→ Task: The required result is every line of the records that includes "linejoin".
== Segment start ==
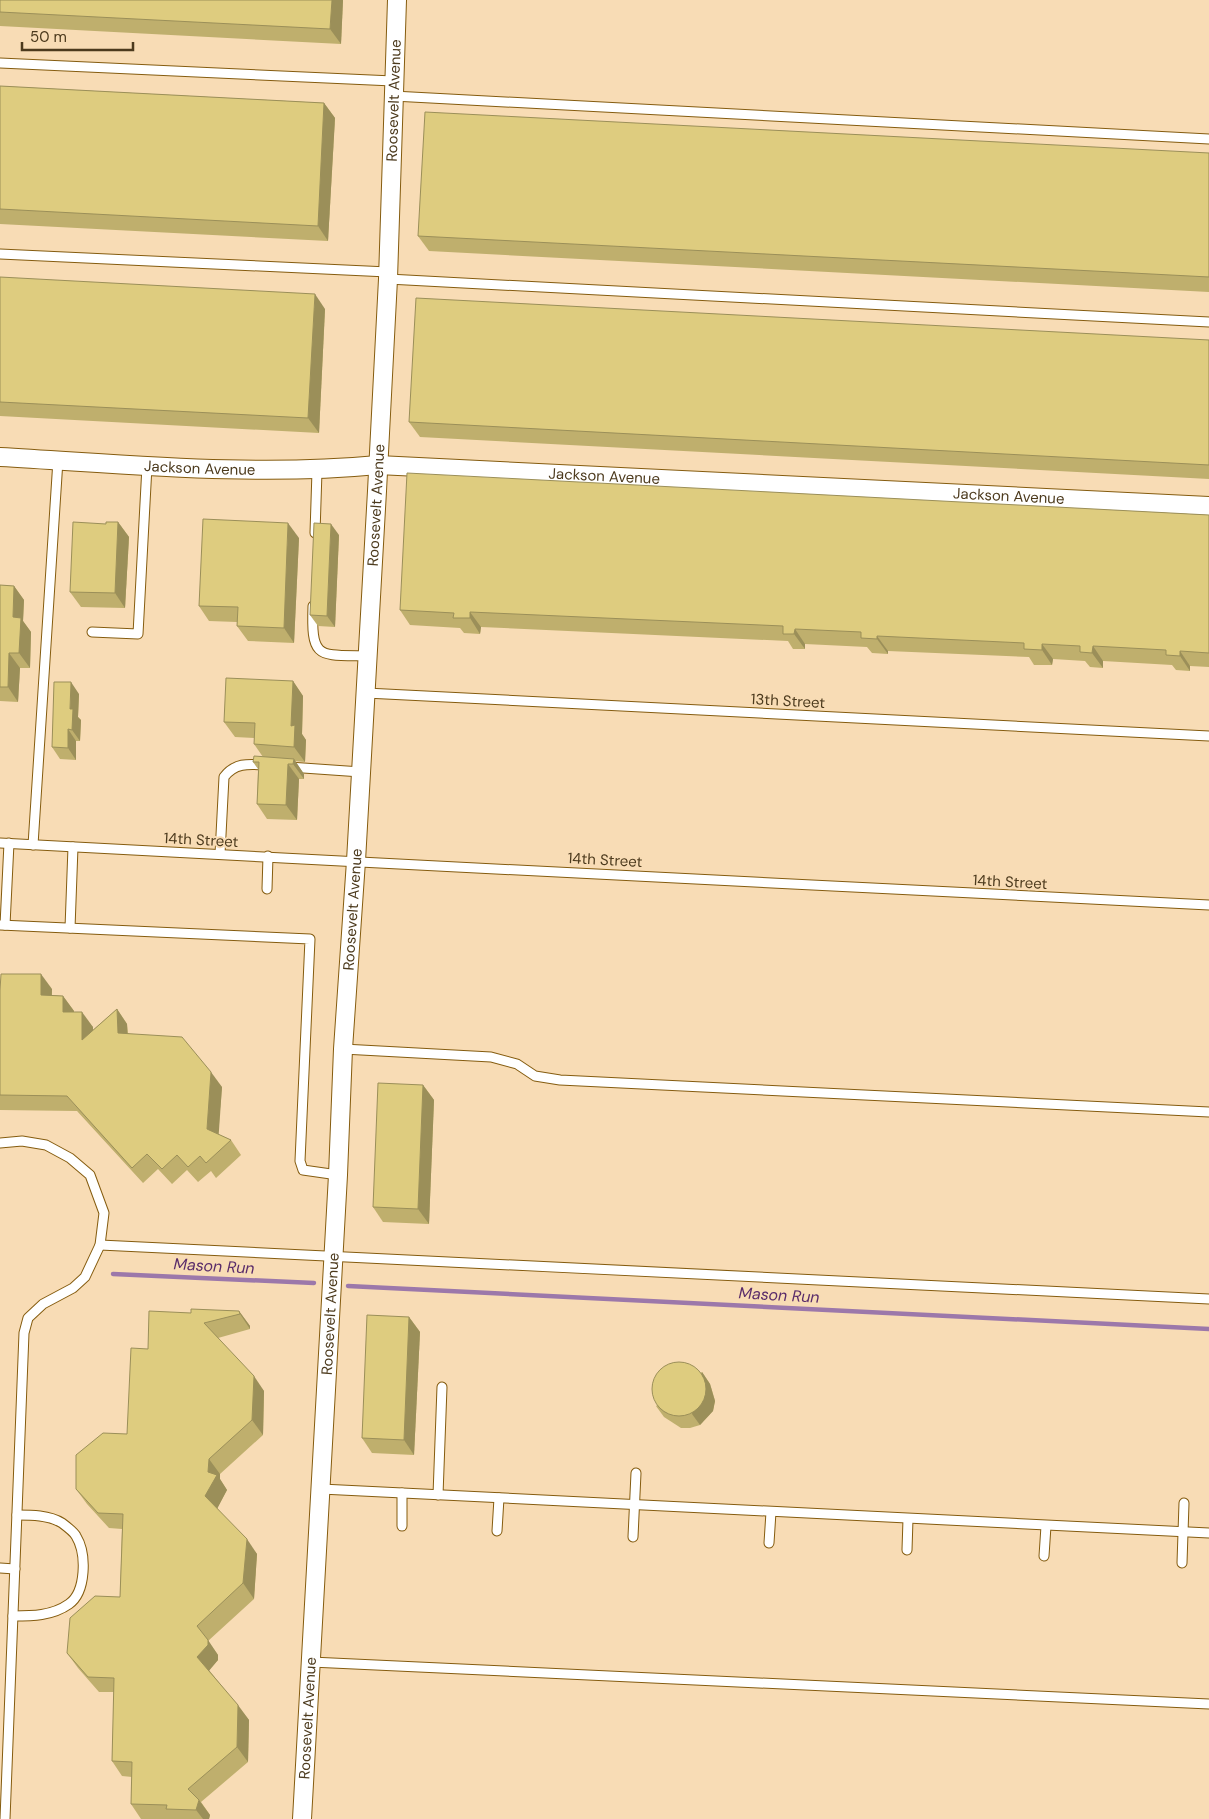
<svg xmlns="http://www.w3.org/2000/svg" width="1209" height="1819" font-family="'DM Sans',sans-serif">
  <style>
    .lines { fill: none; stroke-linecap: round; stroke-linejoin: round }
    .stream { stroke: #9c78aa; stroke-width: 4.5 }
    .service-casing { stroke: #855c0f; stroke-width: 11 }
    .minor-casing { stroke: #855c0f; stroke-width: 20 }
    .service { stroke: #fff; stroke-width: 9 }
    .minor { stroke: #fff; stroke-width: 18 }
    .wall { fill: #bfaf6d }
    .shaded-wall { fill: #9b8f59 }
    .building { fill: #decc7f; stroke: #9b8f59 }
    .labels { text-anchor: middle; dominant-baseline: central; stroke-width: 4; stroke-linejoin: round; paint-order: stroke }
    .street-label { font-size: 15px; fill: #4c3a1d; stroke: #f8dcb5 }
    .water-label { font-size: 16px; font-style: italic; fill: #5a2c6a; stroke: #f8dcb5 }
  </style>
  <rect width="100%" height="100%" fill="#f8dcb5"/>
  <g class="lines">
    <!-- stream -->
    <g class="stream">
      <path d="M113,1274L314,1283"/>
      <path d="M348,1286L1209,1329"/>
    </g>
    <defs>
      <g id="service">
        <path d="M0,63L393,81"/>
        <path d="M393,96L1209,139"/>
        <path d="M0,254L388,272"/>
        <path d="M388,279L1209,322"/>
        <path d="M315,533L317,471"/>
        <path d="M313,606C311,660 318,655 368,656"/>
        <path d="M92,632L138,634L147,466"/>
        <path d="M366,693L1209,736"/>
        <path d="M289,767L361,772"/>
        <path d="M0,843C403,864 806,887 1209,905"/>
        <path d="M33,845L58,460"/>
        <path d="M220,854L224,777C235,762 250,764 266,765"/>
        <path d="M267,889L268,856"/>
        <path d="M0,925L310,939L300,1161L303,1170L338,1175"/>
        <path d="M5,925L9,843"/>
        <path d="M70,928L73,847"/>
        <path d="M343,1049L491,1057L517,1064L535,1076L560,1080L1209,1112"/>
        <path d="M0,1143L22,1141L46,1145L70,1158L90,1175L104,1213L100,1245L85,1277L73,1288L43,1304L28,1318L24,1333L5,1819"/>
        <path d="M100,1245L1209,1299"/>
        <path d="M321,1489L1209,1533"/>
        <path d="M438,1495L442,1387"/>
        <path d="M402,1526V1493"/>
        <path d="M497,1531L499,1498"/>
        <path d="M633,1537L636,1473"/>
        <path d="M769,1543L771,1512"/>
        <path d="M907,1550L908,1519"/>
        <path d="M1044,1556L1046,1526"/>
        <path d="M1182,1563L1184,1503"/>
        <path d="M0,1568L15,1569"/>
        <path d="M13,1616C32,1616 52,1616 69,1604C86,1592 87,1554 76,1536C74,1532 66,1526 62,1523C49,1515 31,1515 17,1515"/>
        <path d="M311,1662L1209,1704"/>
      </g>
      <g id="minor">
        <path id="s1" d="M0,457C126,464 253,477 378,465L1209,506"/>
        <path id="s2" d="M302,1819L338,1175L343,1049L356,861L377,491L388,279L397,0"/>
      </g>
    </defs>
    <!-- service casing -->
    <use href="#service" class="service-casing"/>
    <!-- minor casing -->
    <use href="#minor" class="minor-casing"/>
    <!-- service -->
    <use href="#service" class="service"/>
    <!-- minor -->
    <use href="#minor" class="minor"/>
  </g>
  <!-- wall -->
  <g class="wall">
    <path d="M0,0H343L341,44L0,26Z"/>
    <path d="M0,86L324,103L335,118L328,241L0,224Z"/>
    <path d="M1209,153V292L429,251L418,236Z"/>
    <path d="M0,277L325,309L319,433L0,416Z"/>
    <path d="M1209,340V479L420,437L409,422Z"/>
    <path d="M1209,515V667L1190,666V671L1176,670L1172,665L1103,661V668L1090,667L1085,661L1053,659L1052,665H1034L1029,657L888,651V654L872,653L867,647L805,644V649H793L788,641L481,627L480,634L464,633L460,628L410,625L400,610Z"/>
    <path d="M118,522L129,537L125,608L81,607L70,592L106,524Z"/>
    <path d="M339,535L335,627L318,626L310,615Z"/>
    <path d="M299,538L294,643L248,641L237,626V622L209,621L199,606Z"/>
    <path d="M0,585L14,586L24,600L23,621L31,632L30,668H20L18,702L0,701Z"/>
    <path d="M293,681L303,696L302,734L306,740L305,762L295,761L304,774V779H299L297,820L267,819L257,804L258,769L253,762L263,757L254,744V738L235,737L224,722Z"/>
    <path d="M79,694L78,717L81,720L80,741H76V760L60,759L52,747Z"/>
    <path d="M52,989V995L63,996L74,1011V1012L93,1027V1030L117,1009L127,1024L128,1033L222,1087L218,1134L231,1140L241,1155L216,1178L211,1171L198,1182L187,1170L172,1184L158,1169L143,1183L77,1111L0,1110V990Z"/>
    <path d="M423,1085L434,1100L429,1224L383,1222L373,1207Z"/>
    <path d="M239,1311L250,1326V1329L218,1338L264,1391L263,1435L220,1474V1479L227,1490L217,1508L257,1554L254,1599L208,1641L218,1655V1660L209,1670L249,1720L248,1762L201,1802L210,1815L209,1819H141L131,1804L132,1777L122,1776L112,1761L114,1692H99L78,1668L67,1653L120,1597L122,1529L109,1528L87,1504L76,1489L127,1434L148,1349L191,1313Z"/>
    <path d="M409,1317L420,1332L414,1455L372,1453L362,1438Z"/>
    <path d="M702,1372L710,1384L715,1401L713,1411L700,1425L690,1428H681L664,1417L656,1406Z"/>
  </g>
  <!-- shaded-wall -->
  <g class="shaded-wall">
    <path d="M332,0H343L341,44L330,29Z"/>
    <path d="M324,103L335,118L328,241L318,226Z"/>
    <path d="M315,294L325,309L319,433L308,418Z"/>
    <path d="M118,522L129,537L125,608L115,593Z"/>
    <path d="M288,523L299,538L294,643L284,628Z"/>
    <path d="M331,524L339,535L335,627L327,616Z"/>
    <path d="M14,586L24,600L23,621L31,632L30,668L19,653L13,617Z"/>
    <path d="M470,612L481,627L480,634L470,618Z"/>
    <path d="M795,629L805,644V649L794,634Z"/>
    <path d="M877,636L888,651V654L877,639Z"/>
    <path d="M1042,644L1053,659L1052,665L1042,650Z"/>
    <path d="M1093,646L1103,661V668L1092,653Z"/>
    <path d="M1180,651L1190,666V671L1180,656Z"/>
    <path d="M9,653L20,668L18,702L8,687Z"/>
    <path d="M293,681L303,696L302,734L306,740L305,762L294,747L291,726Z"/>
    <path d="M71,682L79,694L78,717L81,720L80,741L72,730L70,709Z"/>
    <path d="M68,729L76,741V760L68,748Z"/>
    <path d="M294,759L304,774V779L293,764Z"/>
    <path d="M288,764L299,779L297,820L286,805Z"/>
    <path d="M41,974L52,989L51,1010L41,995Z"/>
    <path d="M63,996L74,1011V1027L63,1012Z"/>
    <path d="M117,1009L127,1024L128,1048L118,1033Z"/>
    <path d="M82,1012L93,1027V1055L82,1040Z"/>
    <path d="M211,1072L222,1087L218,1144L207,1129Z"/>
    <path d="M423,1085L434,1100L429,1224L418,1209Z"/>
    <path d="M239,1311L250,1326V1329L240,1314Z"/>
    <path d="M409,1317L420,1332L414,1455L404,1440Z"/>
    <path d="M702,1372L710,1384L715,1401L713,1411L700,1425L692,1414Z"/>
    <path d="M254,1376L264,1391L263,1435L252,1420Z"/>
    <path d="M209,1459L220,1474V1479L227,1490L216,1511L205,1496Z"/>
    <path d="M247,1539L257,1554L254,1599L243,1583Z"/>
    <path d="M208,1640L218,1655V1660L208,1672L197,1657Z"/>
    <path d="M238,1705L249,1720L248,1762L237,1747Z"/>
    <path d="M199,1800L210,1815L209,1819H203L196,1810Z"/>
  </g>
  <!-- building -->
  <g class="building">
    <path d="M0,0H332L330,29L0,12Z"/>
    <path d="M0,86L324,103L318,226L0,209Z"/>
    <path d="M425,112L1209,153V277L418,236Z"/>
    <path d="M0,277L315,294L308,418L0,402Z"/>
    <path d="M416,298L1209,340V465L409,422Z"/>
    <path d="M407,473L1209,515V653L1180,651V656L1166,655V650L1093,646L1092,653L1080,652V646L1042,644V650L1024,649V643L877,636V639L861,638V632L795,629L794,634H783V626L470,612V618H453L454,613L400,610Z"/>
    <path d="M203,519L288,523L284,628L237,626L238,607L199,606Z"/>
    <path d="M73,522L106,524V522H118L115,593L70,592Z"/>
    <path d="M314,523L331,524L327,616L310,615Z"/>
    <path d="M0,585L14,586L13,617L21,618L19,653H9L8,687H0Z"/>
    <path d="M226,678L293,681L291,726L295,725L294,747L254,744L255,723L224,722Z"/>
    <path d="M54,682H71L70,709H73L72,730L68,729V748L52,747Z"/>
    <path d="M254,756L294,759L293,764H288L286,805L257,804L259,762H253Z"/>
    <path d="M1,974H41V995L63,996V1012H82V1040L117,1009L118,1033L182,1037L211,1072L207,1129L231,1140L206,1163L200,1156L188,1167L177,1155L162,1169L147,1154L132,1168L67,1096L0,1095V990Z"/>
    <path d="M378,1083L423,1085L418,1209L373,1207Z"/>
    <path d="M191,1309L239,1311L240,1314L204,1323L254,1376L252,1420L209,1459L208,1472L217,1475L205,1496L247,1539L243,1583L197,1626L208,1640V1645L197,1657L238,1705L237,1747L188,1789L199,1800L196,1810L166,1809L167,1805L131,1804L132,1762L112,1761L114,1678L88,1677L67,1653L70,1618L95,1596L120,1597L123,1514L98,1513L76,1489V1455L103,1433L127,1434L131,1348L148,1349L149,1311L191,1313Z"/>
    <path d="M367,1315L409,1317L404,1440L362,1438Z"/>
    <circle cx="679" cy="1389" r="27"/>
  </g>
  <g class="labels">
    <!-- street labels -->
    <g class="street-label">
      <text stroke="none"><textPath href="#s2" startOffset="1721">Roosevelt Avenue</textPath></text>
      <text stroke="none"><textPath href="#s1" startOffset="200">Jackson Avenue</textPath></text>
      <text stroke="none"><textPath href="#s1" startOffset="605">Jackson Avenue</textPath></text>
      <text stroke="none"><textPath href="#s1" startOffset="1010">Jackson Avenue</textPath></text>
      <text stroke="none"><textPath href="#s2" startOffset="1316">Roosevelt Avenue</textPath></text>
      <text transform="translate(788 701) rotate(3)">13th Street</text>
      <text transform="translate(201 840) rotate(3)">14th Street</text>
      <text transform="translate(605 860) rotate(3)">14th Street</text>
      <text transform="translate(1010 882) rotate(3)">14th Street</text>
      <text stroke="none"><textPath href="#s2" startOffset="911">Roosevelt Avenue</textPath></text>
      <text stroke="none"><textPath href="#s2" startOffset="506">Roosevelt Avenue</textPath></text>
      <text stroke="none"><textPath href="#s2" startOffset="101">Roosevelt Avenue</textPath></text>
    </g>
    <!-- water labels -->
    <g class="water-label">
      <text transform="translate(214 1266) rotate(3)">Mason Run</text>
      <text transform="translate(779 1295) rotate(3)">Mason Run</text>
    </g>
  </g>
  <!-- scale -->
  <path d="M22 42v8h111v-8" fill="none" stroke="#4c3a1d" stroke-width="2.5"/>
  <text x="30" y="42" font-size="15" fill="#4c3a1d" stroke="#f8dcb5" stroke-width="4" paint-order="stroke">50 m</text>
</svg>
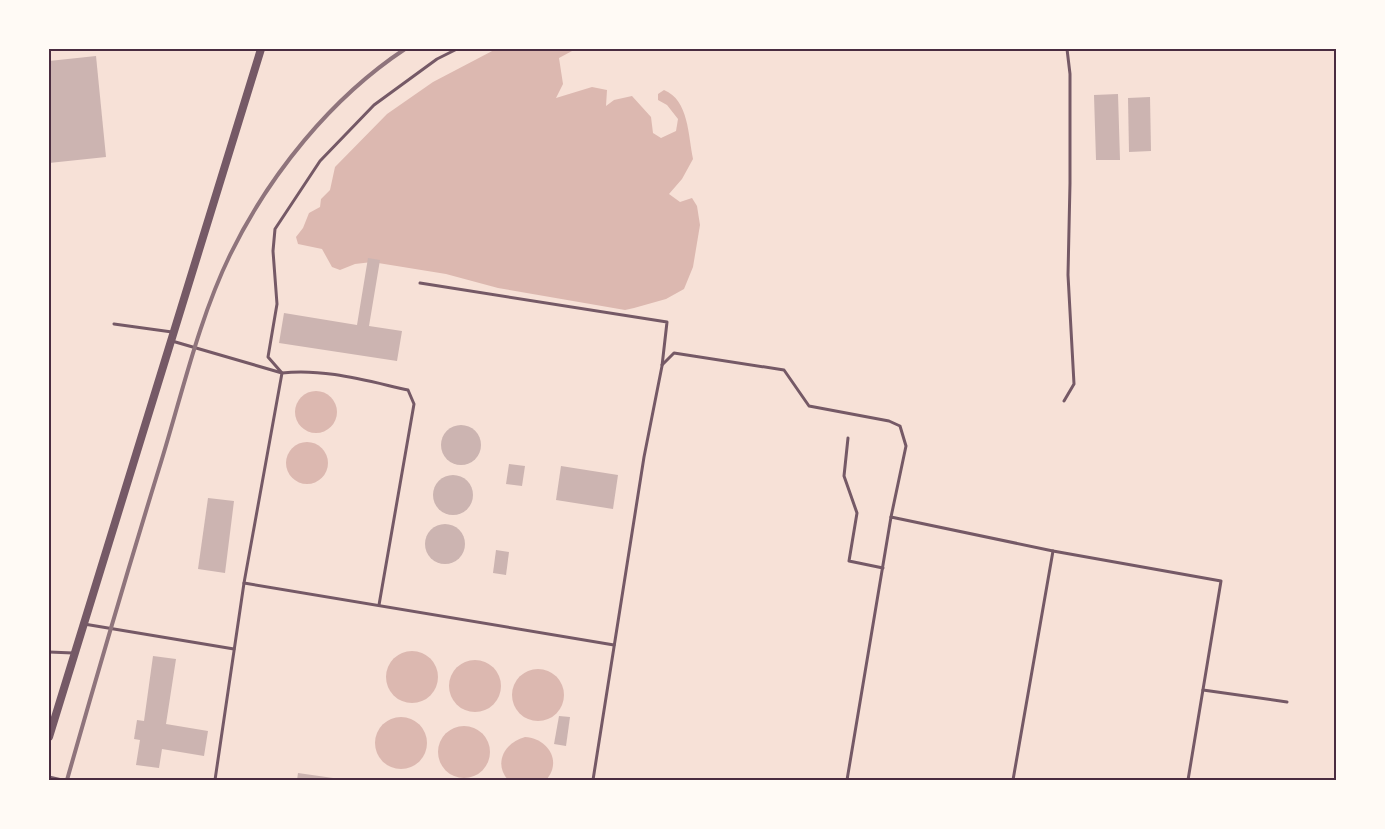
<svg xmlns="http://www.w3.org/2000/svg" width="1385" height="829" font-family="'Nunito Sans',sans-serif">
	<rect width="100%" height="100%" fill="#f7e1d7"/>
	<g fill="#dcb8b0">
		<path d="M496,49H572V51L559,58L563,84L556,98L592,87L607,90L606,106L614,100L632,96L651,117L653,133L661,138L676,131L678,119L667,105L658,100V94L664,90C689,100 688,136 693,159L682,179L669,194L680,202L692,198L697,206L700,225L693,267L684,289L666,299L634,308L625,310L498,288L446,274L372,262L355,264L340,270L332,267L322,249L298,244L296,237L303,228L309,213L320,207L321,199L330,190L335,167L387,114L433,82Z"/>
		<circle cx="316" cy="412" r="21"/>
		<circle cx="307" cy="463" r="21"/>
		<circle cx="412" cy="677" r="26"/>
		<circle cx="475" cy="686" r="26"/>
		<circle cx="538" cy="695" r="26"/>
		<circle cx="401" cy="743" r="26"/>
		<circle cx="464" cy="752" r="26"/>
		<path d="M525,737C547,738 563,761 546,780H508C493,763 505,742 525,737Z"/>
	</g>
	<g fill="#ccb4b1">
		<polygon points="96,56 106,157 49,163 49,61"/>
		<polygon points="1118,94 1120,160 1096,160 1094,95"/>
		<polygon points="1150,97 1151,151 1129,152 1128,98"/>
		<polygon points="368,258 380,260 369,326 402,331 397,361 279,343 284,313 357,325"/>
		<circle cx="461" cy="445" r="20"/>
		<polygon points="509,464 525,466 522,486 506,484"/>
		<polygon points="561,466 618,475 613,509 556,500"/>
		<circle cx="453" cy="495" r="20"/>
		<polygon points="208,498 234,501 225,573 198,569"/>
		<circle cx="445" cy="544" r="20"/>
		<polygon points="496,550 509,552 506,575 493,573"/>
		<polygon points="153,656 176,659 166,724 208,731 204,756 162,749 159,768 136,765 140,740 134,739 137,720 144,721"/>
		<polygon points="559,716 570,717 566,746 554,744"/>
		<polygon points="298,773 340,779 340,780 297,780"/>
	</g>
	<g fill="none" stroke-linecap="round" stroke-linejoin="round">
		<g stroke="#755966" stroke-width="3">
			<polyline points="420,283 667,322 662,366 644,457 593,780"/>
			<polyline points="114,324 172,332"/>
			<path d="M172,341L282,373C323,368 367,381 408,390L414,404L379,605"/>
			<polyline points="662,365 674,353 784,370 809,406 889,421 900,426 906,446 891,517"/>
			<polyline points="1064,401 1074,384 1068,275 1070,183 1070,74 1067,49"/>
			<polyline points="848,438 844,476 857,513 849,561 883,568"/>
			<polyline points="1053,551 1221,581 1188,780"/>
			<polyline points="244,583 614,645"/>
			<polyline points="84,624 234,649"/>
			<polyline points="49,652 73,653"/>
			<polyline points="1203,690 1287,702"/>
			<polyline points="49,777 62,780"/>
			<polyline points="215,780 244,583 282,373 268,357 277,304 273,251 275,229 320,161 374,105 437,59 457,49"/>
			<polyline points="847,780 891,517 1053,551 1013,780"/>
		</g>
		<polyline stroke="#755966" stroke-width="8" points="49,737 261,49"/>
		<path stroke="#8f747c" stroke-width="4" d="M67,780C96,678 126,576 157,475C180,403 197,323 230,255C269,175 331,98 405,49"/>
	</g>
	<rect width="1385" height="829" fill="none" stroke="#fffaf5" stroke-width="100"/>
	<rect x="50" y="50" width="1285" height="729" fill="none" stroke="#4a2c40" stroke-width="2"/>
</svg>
== Segment end ==
→ Answer for this exercise:
    .lines { fill: none; stroke-linecap: round; stroke-linejoin: round }
    .labels { text-anchor: middle; dominant-baseline: central; stroke-width: 4; stroke-linejoin: round; paint-order: stroke }
	<g fill="none" stroke-linecap="round" stroke-linejoin="round">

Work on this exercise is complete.